Ketakseimbangan antara penyediaan kesempatan
kerja dan permintaan kerja terus terjadi karena
faktor kependudukan dan ketidakselarasan dunia
pendidikan dengan industri. Oleh karena itu
kebutuhan informasi pendidikan, informasi karier
dan bantuan penanganan masalah akan makin
besar. Usaha bantuan untuk tujuan karier ini mesti
dimulai di sekolah, jelasnya tertuju pada para siswa.
Di bidang pekerjaan sektor modern, lebih-
lebih sejak kira-kira sepuluh tahun belakangan ini,
telah terjadi perluasan luar biasa baik jenis maupun
jumlahnya. Dunia kerja kita tidak bisa mengelak
dari perubahan. Sebagian besar penduduk kita,
demikianpun tenaga kerja kita, berpendidikan
rendah dan tidak berketerampilan sehingga di luar
sektor pertanian tradisional mereka akan
menduduki lapisan pekerja paling bawah atau
bekerja di sektor informal. Perubahan dalam dunia
kerja sektor modern menjadikan sifat hubungan
manusia berubah. Hubungan-hubungan mengalami
perubahan sifat antara manusia dan lingkungan
kerjanya yang serba mesin, majikan dan buruh, dan
warga negara dan pemerintah. Demikian pun
makrosistem mengalami perubahan dalam
antarhubungan dunia kerja dan masyarakat.

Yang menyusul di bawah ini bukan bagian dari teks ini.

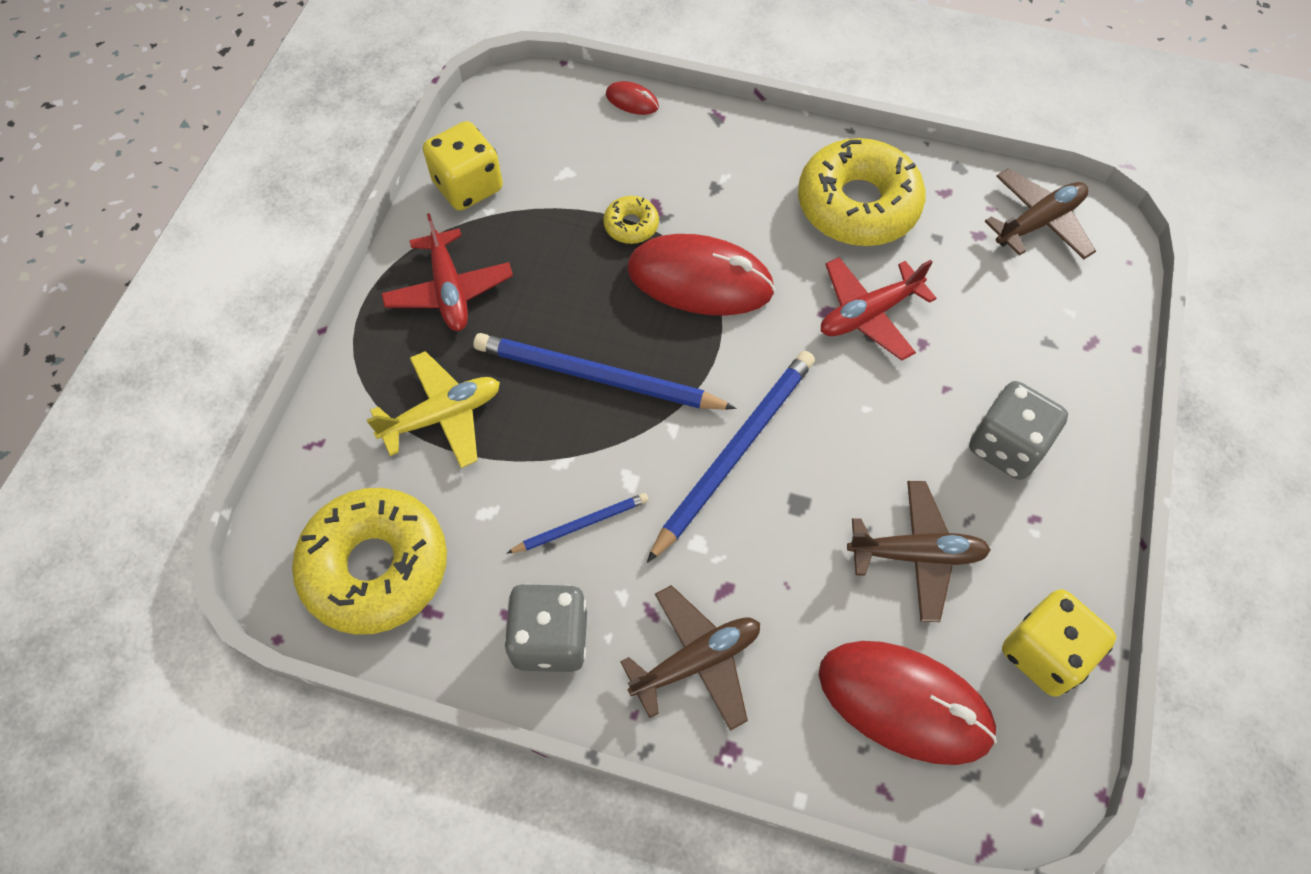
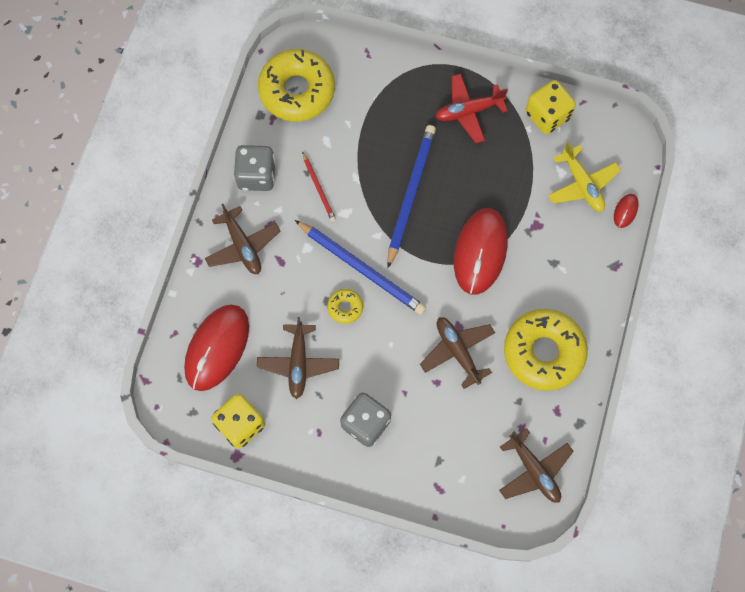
camera: 90 degrees right, 10 degrees up
(443, 416) = (385, 115): yellow plane -> yellow plane (582, 184)
(580, 525) = (319, 188): blue pencil -> red pencil
(631, 225) = (521, 211): yellow donut -> yellow donut (345, 307)
(868, 314) = (457, 351): red plane -> brown plane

Masalah akibat reaksi terhadap pemakaian
teknologi maju pada proses produksi yang
sebelumnya mengandalkan cara-cara tradisional
dapat kita amati di masyarakat, misalnya penerapan
mesin berarti tergusurnya tenaga manusia, arti
selanjutnya adalah hilangnya lapangan kerja.

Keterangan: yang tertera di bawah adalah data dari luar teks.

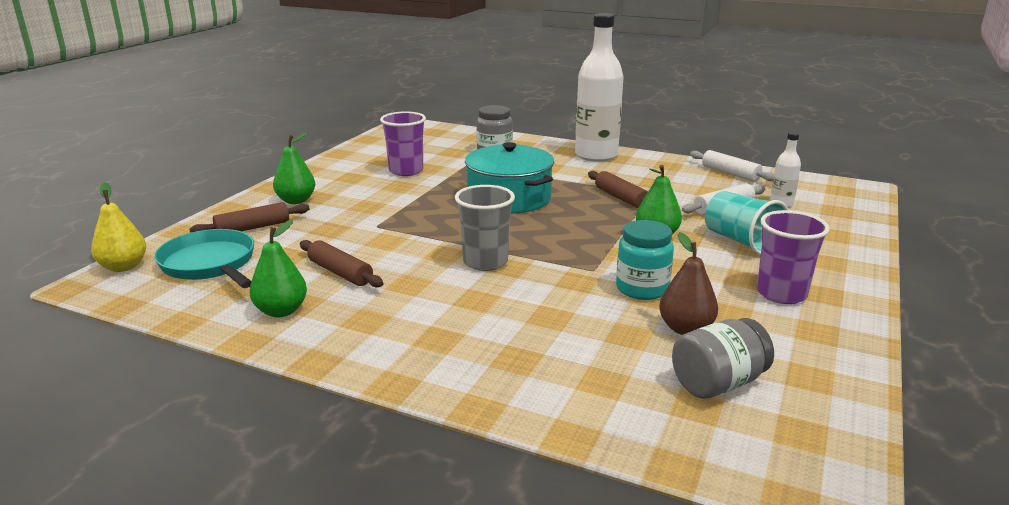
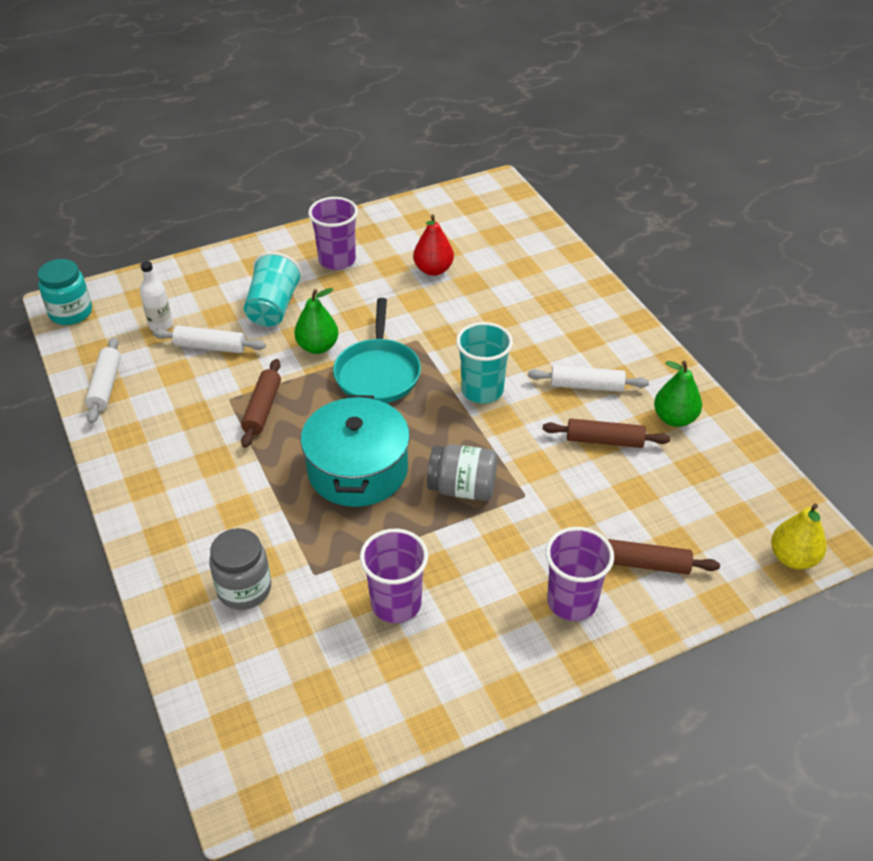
camera: 140 degrees left, 20 degrees up
(210, 264) = (710, 516): turquoise pan -> turquoise pan (377, 373)
(296, 201) = (572, 602): green pear -> purple cup
(340, 272) = (604, 440): brown rolling pin -> brown rolling pin turned 75 degrees counterclockwise
(394, 301) = (586, 386): none -> white rolling pin
(485, 262) = (482, 390): grey cup -> turquoise cup
(596, 155) = (154, 502): white bottle -> none
(642, 289) = (411, 307): turquoise jar -> turquoise jar (71, 313)
(685, 329) = (433, 270): brown pear -> red pear
(718, 383) = (469, 237): grey jar -> grey jar (462, 488)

Masalah lain adalah budaya, yaitu kelihatan
belum siapnya budaya terhadap pemberlakuan
teknologi meski barangkali teknologi itu sendiri
bisa diterima. Sebagai contoh, sopir dengan
kecepatan rendah menggunakan lajur paling kanan
di jalan tol, pegawai merokok di ruang kerja
berpendingin, dan montir mobil merokok ketika
sedang mereparasi mesin. Di sisi lain, perubahan
yang dibawa oleh kemajuan teknologi yang bakal
terjadi di masa depan menuntut kesiapan berupa
penguasaan keterampilan yang dipersyaratkan,
kesiapan psikologis (sikap mental) dan budaya.